I'm trying to code YOLOV1 in Keras, and I use the VGG16 which accepts (224,224,3) while the input is (448, 448, 3) (that's the size used by the authors) so I added a Conv2D and a MaxPooling layer to convert 448 to 224. However, when I use plot_model the input and output shapes of Conv and MaxPooling layers in the middle are all question mark (?).
Here is my code:
base_model = VGG16(
input_shape=backbone_img_shape,
# input_shape=img_shape,
include_top=False,
weights='imagenet')
# pdb.set_trace()
img_input = Input(shape=img_shape)
arch = layers.Conv2D(64, 3, padding='same', activation='relu') (img_input)

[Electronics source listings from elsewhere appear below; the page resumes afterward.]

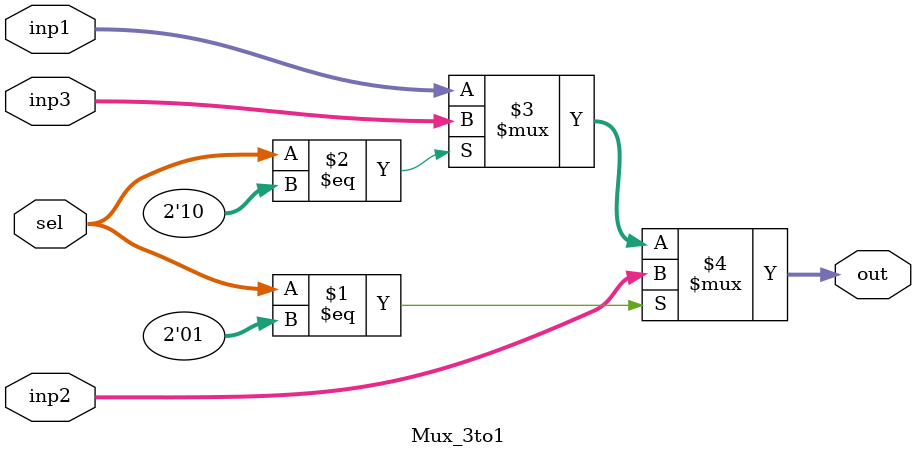
<source format=v>
module Mux32
  (
    input is_immediate,
    input [31:0] inp1,inp2,
    output [31:0] out
  );
  assign out = (is_immediate)?(inp2):(inp1);
endmodule

module Mux5
  (
    input is_immediate,
    input [4:0] inp1,inp2,
    output [4:0] out
  );
  assign out = (is_immediate)?(inp2):(inp1);
endmodule

module Mux9
  (
    input sel,
    input [9:0] inp1, inp2,
    output [9:0] out
  );
  assign out = (sel) ? (inp2) : (inp1);
endmodule

module Mux_3to1
  (
    input[1:0] sel,
    input[31:0] inp1, inp2, inp3,
    output[31:0] out
  );
  assign out = (sel == 2'b01) ? inp2 :
               (sel == 2'b10) ? inp3 :
               inp1;
endmodule

</source>
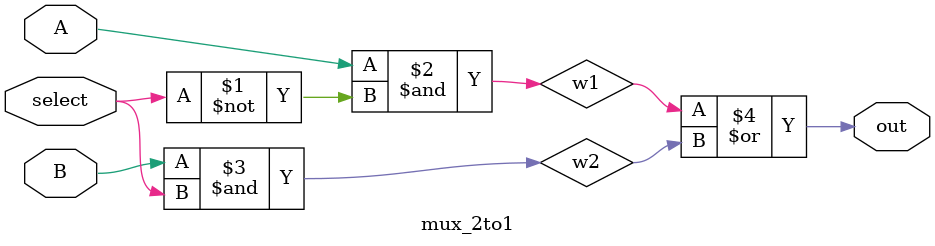
<source format=v>
module mux_2to1 (
    input  A, 
    input  B,
    input select,
    output out
);

  wire w1, w2, w3;
  and (w1, A,~select);
  and (w2,B,select);
  or (out, w1, w2);
endmodule   




</source>
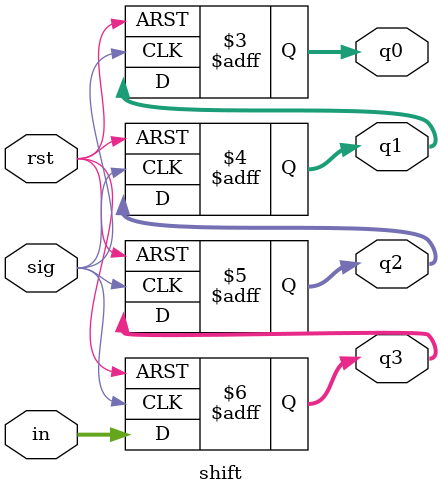
<source format=v>
module shift(sig,in,rst,q0,q1,q2,q3);
output reg [3:0]q0;
output reg [3:0]q1;
output reg [3:0]q2;
output reg [3:0]q3;
input sig,rst;
input [3:0]in;

always@(posedge sig,negedge rst)
begin
 if(!rst)
  begin
   q0<=15;
   q1<=15;
   q2<=15;
   q3<=15;
  end
else begin
  q3<=in;
  q2<=q3;
  q1<=q2;
  q0<=q1;
  end
end
endmodule

</source>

arch = layers.MaxPooling2D() (arch)
for i, layer in enumerate(base_model.layers[2:]):
arch = layer(arch)
# arch = base_model(img_input)
arch = layers.Flatten() (arch)
arch = layers.Dense(4096, activation='relu') (arch)
arch = layers.Dropout(0.5) (arch)
arch = layers.Dense((grid_num_per_axis**2)*(num_bbox_per_grid*5 + n_cls)) (arch)
arch = layers.Reshape(
(grid_num_per_axis, grid_num_per_axis, num_bbox_per_grid*5 + n_cls)) (arch)
model = Model(inputs=img_input, outputs=arch)
model.summary()
# pdb.set_trace()
model.compile(
# optimizer=SGD(lr=0.001, momentum=0.9),
optimizer='adam',
loss=yolov1_loss)
tf.keras.utils.plot_model(model, to_file='haha.png', show_shapes=True)
where backbone_img_shape=(224,224,3) and img_shape=(448,448,3). I think there is something wrong because, for example max_pooling2d layer had (?, 224, 224, 64) size but the later layers should have had something similar instead they had (?). Please help me, thank you very much.